Note that CPU code frequently keeps intermediate results in registers, which provide at least double precision, if not extended precision (the latter frequently on Linux). To force the CPU computation strictly to single precision (which matches what happens in the GPU code), you can try changing the CPU code as follows:

#if 0

  out.At(i, j) += 2.0f * 1.77245385091f * rho.At(i, j) / mDelta;

#else // 0

  {

    volatile float temp;

    temp = 2.0f * 1.77245385091f;

    temp = temp * rho.At(i, j);

    temp = temp / mDelta;

    out.At(i, j) = out.At(i, j) + temp;

  }

#endif // 0
#if 0

  out.At(i, j) += rho.At(k, l) / sqrt(dx * dx + dy * dy);

#else // 0

  {

    volatile float temp1, temp2;

    temp1 = dx * dx;

    temp2 = dy * dy;

    temp1 = temp1 + temp2;

    temp1 = sqrtf(temp1);

    temp1 = rho.At(k, l) / temp1;

    out.At(i, j) = out.At(i, j) + temp1;

  }

#endif // 0

Lastly, on the GPU some add and multiplies might get contracted into multiply-add operations. While on sm_2x GPUs an IEEE-754(2008) compliant FMA (fused multiply-add) is used for this, on sm_1x devices the fused operation uses a multiply with truncation. To ensure that multiply-add contraction is not taking place you can use intrinsics, as follows:

float x2 = __fmul_rn(l, delta);

         float y2 = __fmul_rn(k, delta);                                

         float dx = __fadd_rn(x1, -x2), dy = __fadd_rn(y1, -y2);

         int index = j + i * numPoints;                                

         tempout = __fadd_rn (tempout, __fdiv_rn (rho[index], __fsqrt_rn (__fadd_rn (__fmul_rn (dx, dx), __fmul_rn (dy, dy)))));

Thanks everyone! I’t solved and works correctly. I’m sorry to trouble you with these questions and (stupid) mistakes. I’m not an amateur programmer and don’t know why I’m making such mistakes. but thanks again.

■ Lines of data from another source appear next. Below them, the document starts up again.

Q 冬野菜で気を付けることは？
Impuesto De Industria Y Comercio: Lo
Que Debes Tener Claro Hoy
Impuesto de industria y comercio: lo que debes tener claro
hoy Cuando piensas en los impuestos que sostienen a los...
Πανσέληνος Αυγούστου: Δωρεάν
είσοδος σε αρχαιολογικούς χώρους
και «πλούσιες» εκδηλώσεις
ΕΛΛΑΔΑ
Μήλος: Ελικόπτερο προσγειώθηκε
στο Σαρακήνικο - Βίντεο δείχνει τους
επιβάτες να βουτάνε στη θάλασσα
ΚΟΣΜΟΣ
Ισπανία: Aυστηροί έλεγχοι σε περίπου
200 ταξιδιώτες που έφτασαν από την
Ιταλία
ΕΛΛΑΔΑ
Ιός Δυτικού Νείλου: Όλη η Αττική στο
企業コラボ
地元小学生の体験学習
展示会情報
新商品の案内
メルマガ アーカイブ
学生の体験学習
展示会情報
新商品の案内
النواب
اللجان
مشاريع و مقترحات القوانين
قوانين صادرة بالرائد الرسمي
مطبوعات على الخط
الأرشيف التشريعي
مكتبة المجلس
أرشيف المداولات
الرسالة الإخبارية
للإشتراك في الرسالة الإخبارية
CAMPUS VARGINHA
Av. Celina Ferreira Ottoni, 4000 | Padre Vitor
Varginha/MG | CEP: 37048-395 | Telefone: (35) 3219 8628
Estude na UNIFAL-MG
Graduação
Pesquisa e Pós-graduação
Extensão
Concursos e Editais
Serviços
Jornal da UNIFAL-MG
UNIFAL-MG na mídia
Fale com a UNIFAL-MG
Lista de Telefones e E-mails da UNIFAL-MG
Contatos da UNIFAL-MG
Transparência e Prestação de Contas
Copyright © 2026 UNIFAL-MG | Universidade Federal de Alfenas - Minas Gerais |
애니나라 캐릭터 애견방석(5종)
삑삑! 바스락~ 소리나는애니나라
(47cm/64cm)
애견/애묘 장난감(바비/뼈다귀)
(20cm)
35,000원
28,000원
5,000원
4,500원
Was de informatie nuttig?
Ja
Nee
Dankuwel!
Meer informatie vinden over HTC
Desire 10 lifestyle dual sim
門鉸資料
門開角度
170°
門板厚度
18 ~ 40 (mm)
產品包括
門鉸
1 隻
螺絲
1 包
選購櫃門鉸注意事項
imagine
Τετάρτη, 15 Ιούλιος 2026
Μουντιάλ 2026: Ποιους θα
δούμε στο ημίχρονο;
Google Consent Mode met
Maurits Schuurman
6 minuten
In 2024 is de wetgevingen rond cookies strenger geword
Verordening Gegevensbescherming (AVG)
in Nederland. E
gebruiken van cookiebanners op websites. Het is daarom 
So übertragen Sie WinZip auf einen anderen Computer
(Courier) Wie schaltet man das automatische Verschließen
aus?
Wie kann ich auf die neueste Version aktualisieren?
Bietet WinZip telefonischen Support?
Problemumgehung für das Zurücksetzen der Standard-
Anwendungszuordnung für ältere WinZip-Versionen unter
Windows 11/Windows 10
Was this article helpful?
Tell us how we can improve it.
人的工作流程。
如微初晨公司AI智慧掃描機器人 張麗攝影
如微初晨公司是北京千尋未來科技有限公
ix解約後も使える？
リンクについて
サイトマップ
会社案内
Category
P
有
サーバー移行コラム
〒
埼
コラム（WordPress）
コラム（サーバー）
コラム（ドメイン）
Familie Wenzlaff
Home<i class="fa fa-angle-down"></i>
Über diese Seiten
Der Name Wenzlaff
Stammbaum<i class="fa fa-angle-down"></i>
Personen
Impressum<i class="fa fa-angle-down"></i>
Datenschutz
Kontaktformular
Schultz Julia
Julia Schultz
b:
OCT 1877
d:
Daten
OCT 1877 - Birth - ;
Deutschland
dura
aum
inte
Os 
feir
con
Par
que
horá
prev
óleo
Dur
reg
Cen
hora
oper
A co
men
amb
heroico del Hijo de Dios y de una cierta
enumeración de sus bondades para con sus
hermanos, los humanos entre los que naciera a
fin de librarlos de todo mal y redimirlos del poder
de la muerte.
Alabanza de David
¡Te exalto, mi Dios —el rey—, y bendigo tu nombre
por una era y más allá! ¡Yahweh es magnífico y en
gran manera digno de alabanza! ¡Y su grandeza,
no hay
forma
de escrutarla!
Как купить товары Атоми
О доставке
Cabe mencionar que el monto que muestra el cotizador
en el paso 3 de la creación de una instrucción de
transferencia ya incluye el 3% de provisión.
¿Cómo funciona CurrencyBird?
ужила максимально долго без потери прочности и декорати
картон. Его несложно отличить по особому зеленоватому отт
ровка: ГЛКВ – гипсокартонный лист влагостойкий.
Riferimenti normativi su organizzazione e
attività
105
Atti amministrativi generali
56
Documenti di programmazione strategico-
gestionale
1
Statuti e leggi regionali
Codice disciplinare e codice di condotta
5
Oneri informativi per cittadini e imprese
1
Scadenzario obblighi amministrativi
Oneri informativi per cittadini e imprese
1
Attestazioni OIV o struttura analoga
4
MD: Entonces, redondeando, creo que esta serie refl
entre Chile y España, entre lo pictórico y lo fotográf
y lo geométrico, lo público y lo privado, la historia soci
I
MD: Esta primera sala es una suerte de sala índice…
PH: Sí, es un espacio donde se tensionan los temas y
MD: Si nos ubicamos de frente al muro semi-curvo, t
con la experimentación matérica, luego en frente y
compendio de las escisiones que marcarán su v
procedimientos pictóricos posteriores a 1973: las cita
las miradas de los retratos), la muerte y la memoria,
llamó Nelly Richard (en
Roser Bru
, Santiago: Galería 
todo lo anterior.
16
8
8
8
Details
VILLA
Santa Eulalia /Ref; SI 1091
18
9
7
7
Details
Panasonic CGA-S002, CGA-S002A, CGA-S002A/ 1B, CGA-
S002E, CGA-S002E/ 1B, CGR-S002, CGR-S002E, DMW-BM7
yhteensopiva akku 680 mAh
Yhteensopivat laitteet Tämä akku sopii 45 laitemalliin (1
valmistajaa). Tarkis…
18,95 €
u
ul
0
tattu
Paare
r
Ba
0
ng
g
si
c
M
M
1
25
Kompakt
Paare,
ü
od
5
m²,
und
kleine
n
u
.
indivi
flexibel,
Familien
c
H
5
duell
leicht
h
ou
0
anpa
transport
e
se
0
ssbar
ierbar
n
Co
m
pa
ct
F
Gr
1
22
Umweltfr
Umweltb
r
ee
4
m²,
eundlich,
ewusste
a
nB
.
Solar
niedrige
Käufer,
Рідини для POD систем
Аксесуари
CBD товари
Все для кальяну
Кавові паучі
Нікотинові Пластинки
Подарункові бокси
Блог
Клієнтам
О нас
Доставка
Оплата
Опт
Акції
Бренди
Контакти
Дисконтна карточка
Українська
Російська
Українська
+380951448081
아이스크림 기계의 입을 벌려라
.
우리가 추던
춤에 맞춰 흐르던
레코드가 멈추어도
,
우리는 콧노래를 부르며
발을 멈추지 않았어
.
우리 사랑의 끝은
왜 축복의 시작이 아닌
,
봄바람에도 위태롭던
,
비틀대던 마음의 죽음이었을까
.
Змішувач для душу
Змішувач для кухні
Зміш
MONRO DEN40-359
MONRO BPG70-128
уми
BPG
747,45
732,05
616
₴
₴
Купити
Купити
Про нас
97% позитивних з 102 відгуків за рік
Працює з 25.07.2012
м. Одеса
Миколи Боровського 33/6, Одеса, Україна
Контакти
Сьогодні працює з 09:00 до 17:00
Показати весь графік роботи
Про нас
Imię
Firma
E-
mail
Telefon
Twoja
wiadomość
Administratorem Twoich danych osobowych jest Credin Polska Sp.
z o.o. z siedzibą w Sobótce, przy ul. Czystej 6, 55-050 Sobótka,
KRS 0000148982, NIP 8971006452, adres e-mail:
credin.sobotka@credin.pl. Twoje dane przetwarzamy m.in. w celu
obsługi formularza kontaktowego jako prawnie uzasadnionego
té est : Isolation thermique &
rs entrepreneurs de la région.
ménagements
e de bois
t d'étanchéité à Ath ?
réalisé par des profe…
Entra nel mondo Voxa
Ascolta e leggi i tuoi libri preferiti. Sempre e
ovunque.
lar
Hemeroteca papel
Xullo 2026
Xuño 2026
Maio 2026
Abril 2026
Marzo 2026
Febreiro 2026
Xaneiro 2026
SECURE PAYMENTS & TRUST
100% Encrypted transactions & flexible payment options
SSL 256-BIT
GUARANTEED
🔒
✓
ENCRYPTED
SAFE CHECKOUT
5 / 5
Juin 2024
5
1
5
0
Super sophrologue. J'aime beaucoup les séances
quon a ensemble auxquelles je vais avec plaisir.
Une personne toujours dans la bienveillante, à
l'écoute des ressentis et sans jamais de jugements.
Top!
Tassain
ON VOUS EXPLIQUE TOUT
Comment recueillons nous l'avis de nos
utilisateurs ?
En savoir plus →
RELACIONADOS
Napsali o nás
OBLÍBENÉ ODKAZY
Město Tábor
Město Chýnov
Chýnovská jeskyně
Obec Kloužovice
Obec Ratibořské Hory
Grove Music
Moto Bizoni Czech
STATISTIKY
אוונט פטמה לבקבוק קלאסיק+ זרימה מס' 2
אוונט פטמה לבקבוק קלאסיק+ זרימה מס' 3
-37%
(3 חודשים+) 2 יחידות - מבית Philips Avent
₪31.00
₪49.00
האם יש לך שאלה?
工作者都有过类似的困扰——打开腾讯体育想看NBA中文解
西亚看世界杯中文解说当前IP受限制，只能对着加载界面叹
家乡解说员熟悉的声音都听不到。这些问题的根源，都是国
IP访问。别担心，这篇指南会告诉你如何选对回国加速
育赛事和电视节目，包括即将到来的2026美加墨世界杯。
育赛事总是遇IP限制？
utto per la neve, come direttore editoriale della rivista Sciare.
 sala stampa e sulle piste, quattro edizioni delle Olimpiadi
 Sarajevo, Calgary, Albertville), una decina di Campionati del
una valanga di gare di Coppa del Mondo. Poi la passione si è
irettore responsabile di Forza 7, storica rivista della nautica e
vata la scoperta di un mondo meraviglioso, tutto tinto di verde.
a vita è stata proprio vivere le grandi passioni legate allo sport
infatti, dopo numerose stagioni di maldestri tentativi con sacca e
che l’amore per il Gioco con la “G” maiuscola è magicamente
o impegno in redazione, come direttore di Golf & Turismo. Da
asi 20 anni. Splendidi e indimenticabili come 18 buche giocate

This is the way I came around this problem,

I couldn’t get -prec-sqrt=true to work, so I went for this algorythm : Babylonian method, http://en.wikipedia.org/wiki/Methods_of_computing_square_roots

this works like this:

for calculating square root of S:

x_0 = initial guess;
x[sub]n+1[/sub] = 1/2.0 * ( x[sub]n[/sub] + S / x[sub]n[/sub] );

as for my initial guess I chose sqrtf() from cuda!!
for example below sqrt(1234567891) is calculated:


double x_n;
x_n=sqrtf(1234567891);
double s=1234567891;
for (int tt=1;tt<10;++tt){
x_n=1.0/2.0*(x_n+s/x_n);
}


this is the results:

Matlab on CPU:
3.513641830067487e+004

Babylonian method above with GPU:
3.5136418300674872e+004

Cuda sqrtf:
3.513641796875e+004

as you can see above method reaches great resluts to be compared with cpu in very low number of iterations!! while cuda sqrtf is really off!!
( I haven’t tried optimizing that tt=10 number of iterations!!)